Often when I’d ask about his life, he’d shrug under his big straw hat. “Oh, doom and gloom, you know,” a smile of surrender across his sweat-soaked face, “Lots of doom and gloom.” Then he’d regularly ask me for painkillers, which I regularly reminded him I didn’t have.
But when I’d get my Sunday Times from the 7-11, I’d pick old Curt up a pack of his staple Winston smokes. Every once in a while I’d surprise him with Virginia Lotto scratchoffs, and neither of us would win. We’d sit on his old porch, his picture window to the neighborhood that once accepted him, and we’d scratch away with great anticipation—an unlikely pair of misunderstood misfits, coming to terms with our losses, blowing golden specs into the wind.
— Lindsey Oechsle
Market Street is an artery pumping through the neighborhoods of the East Bay flats. From our house, on the other side of the freeway from trendy Temescal, we can bike to Berkeley or Downtown Oakland in fifteen minutes.

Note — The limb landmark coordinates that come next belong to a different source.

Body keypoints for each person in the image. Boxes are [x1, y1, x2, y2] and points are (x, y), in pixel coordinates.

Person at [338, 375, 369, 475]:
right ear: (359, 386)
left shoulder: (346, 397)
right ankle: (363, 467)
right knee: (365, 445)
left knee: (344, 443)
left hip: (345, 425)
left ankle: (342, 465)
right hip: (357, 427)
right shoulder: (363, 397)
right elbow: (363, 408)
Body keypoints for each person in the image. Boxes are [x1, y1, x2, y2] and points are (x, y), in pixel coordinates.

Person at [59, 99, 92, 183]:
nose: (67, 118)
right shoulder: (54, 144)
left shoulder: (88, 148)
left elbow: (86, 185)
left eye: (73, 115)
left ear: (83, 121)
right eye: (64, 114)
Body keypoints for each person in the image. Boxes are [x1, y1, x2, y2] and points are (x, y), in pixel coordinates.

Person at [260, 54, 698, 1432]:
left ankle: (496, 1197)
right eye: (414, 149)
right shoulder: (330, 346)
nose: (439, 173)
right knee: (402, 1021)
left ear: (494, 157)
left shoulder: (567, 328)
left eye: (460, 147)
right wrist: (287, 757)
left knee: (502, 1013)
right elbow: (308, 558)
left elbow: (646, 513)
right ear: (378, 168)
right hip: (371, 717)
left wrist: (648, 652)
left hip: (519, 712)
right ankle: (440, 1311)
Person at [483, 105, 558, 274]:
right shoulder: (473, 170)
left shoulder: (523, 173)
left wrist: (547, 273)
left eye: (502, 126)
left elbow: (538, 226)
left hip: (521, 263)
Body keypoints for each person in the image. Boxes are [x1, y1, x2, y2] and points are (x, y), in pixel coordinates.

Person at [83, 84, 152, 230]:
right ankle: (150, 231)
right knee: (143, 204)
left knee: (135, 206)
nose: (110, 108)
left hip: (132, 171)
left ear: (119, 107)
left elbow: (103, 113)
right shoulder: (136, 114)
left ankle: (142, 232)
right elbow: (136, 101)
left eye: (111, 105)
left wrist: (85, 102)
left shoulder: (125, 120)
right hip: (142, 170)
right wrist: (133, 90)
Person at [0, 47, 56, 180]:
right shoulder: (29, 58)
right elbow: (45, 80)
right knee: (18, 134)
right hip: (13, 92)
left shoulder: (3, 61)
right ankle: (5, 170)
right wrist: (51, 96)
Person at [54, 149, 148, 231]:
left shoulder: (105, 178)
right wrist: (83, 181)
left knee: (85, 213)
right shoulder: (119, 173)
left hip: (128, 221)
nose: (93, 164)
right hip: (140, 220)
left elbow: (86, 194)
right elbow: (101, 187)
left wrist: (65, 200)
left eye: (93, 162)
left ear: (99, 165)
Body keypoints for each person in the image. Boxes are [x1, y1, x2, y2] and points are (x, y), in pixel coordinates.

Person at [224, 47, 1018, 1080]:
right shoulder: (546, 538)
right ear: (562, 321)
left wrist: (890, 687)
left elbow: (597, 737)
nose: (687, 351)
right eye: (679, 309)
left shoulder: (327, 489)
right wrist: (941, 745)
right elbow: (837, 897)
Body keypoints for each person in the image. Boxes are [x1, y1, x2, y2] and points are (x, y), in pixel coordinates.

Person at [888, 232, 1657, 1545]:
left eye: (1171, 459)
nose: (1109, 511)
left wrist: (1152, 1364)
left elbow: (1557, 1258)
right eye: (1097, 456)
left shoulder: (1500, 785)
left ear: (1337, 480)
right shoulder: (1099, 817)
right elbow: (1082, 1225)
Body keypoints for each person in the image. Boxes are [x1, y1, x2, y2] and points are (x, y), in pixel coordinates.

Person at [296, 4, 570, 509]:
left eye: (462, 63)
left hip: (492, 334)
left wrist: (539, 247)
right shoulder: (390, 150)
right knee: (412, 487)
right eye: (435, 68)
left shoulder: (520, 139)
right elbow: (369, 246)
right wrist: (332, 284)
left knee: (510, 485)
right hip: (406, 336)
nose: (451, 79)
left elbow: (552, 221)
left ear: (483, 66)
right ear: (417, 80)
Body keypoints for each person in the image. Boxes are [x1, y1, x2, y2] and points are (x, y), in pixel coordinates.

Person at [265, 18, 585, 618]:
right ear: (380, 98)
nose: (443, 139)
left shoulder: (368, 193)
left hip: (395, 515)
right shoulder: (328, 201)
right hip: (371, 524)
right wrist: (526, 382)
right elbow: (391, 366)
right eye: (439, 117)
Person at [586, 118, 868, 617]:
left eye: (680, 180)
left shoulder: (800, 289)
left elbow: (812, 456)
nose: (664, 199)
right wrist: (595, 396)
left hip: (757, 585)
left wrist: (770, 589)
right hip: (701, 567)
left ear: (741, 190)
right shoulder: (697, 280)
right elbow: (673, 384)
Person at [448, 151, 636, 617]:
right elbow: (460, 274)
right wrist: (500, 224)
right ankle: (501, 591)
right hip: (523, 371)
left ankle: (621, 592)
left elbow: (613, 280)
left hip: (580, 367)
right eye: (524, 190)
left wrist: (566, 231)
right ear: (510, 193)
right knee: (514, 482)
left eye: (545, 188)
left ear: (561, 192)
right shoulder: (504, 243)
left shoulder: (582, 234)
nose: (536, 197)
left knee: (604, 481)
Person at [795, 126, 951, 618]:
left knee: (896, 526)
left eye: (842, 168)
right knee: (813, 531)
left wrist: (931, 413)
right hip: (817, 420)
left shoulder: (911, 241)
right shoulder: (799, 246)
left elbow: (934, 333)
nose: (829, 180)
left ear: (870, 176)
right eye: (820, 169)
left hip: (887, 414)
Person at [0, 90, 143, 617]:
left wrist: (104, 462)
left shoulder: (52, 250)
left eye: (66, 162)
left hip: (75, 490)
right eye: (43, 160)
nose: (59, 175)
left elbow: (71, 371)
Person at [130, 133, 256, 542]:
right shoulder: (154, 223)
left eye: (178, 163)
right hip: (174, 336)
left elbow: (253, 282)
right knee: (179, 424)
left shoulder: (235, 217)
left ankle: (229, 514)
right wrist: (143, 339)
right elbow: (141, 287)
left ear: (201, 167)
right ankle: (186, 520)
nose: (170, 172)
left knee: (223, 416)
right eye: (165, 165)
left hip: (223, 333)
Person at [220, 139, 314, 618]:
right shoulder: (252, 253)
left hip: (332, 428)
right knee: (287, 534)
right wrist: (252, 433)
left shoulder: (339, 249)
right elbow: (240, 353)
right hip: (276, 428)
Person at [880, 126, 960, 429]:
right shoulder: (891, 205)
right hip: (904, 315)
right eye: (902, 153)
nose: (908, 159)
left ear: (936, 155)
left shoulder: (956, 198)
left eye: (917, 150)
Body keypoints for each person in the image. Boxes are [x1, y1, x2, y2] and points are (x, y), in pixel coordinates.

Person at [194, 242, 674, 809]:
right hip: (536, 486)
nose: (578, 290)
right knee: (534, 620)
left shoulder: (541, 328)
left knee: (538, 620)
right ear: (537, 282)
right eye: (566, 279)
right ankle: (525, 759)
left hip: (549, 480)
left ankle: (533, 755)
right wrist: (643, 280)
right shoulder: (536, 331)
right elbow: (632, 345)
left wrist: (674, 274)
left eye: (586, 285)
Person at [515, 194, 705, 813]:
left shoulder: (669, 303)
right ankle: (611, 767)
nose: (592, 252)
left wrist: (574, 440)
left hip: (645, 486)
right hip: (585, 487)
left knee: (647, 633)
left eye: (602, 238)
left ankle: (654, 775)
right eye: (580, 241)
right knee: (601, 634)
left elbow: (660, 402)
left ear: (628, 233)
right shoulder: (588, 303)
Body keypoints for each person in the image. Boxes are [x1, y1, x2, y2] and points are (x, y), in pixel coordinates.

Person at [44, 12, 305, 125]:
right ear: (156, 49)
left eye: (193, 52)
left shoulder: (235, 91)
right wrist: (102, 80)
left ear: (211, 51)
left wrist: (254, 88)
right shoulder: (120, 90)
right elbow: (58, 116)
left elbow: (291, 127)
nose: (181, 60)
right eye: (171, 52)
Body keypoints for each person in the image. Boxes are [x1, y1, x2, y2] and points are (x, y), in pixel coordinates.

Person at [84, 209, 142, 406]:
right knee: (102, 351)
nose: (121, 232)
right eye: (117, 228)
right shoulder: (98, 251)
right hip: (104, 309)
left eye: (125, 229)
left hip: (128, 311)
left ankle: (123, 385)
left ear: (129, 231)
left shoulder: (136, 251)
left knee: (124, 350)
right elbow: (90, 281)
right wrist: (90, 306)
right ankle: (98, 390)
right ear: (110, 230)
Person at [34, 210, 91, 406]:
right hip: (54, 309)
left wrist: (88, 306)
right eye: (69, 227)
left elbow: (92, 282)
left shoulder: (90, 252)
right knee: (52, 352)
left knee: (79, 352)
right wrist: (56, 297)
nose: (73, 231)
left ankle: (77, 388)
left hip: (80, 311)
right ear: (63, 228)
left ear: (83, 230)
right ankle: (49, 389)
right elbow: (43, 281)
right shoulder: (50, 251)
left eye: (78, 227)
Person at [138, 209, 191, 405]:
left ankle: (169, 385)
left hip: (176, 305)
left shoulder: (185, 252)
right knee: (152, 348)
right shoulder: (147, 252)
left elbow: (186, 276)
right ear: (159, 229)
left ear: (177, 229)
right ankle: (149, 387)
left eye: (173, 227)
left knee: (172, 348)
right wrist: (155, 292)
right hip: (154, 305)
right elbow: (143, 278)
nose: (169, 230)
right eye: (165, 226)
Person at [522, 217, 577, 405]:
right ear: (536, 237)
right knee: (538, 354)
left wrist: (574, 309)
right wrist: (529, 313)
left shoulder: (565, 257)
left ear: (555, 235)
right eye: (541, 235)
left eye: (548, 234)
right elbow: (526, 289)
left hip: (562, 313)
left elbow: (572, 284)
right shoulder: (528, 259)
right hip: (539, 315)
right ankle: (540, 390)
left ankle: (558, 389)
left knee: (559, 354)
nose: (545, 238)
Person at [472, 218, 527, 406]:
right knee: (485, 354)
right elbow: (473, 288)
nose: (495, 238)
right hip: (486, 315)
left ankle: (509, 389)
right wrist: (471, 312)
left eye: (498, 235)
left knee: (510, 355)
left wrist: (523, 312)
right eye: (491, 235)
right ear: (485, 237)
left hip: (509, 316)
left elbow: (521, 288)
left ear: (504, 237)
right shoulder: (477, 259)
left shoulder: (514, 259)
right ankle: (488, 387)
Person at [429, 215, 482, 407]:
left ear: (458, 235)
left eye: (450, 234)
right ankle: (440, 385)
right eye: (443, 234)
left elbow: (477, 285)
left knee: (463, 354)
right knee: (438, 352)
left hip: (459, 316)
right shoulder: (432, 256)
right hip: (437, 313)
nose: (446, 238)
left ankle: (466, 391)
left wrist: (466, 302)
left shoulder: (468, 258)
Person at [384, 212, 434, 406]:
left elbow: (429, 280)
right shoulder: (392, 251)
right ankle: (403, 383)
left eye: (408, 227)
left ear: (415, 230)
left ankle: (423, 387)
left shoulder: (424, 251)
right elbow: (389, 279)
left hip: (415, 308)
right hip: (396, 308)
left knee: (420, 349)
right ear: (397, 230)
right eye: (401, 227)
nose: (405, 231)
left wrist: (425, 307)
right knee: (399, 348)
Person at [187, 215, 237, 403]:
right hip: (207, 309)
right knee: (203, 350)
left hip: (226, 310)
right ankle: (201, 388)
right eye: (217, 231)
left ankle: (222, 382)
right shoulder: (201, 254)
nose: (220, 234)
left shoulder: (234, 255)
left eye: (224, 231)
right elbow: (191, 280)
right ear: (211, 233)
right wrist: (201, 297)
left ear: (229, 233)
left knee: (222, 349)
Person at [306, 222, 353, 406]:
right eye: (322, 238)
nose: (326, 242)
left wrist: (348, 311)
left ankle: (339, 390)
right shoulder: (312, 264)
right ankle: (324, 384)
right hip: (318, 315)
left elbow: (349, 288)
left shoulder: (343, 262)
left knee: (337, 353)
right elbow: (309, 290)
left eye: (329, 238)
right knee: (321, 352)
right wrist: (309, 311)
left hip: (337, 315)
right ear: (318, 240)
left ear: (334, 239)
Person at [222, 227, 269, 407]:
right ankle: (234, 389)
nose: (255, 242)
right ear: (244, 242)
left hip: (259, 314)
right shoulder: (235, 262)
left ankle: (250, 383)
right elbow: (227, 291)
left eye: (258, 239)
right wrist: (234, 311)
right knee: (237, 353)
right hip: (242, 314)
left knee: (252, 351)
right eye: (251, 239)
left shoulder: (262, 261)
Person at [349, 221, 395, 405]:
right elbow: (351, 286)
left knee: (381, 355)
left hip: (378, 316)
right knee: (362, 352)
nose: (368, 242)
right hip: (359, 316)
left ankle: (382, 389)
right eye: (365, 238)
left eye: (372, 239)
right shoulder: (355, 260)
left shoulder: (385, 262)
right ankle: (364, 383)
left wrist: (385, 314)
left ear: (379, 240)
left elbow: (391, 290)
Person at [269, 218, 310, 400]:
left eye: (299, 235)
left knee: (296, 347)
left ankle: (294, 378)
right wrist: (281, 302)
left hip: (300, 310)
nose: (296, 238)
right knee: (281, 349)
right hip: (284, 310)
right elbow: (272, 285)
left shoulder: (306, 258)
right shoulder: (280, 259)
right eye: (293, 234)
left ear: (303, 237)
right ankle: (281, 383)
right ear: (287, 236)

Despite the stop sign and elementary school on the corner, our wide street is the best straightaway around. We watch from our porch as polished, spotless cars with big rims idle at the stop, then gun it and roar past us. Expertly maintained motorcycles the size of Smart cars rattle the walls when they cruise by in packs.
Our neighbors to the north are the Warfields, an African-American family who’s lived in the neighborhood for thirty-five years; carloads of grandkids fill their house at Thanksgiving. Gorge, a young Salvadoran guy, lives east of us with his family. Latin house music and strobe lights beckon us across the street to his dance parties, and he comes to ours, where we play top-forty hip hop and feminist pop punk. Upstairs are Amy and Merle, a white couple in the middle of their lives, writers and gardeners who collect cats. South was an old man who died around the time we moved in. Pigeons have broken through the grates that once protected his eaves, and their cooing, sometimes deep, sometimes quick, is constant and erotic outside our bedroom window.
We found out the house was in foreclosure a few weeks after we’d moved in. Two months later, our landlady had disappeared and the house sold at auction, on the front steps of the Oakland courthouse. Two very young, buff white guys in brightly-colored dress shirts knocked on our door, representing the company that bought our house. They came from Walnut Creek, a sparkling suburb over the hills.
“We stabilize homes and then find a new landlord,” they told us. “Nothing changes for you.” That translated to new locks on the doors and weekly walk throughs or inspections by potential buyers. The beefier of the two shirts told us one day, while an elderly white woman in gloves and a hat perused the property, “Neighborhoods like this get better as soon as the over-thirty white crowd moves in.”
I think he was trying to reassure us. Maybe he didn’t notice that we, as a couple, we were not over thirty and white. There weren’t enough roaring motors and moaning pigeons to drown him out, wipe his words away.